● **THE INPUT**:
--

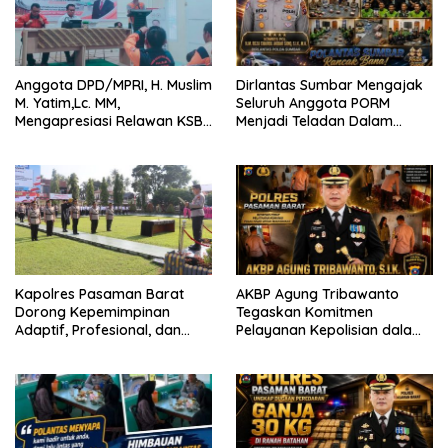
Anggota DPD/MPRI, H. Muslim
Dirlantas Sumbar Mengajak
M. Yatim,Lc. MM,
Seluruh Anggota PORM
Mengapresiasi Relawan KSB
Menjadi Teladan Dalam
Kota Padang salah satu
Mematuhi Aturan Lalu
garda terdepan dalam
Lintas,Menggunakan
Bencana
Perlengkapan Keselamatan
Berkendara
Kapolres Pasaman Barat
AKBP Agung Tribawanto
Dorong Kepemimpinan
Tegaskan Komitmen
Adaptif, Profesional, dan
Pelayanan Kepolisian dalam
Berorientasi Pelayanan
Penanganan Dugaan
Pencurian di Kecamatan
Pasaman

--

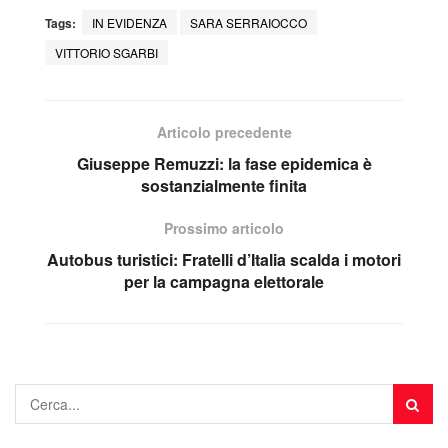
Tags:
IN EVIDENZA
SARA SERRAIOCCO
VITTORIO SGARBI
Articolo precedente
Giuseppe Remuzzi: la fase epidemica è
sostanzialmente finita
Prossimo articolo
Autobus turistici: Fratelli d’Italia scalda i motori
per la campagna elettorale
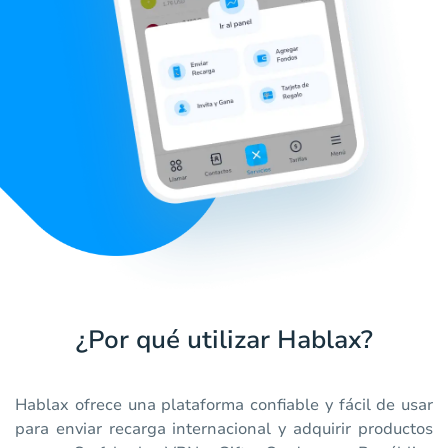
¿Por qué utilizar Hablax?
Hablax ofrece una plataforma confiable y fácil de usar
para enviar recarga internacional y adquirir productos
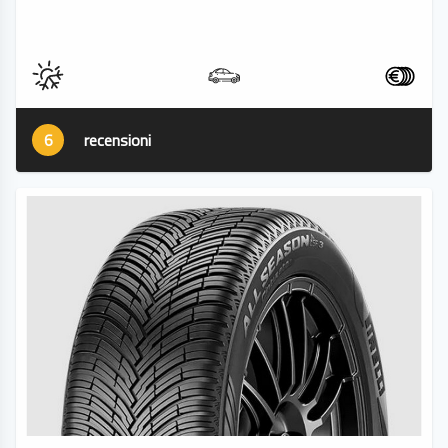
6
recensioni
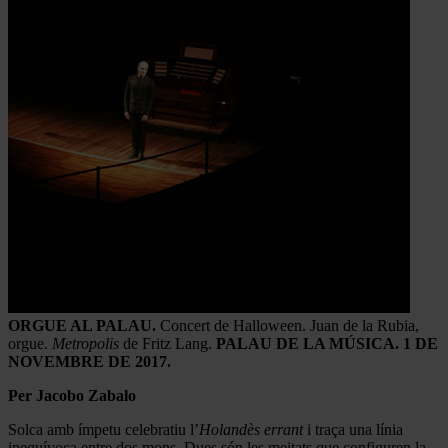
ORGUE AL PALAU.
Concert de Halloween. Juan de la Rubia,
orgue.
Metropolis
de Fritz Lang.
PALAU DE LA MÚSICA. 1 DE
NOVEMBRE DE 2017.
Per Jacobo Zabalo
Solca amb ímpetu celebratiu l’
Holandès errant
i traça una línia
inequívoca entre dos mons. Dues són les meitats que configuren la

--

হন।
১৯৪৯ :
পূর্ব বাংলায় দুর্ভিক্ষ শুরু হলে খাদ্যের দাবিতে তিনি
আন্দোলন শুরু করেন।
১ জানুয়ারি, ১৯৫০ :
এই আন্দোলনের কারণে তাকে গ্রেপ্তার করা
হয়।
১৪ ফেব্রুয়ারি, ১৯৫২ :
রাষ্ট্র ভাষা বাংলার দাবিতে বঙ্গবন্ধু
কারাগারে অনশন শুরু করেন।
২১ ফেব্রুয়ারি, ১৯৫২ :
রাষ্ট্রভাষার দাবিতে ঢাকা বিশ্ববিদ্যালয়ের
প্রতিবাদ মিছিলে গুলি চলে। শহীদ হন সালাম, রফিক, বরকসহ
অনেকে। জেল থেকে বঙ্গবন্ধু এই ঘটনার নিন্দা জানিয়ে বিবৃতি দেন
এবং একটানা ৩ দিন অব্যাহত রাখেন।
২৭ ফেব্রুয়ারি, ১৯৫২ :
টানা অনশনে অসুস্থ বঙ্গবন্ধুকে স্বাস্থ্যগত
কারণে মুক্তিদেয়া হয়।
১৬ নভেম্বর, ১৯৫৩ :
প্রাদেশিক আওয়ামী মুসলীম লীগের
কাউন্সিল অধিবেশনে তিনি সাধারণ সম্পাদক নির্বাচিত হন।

--

● **TASK INSTRUCTIONS**:
Scan the material for "Anggota" and copy the lines that hold it.

● **OUTPUT OF THE EXERCISE**:
Anggota DPD/MPRI, H. Muslim
Seluruh Anggota PORM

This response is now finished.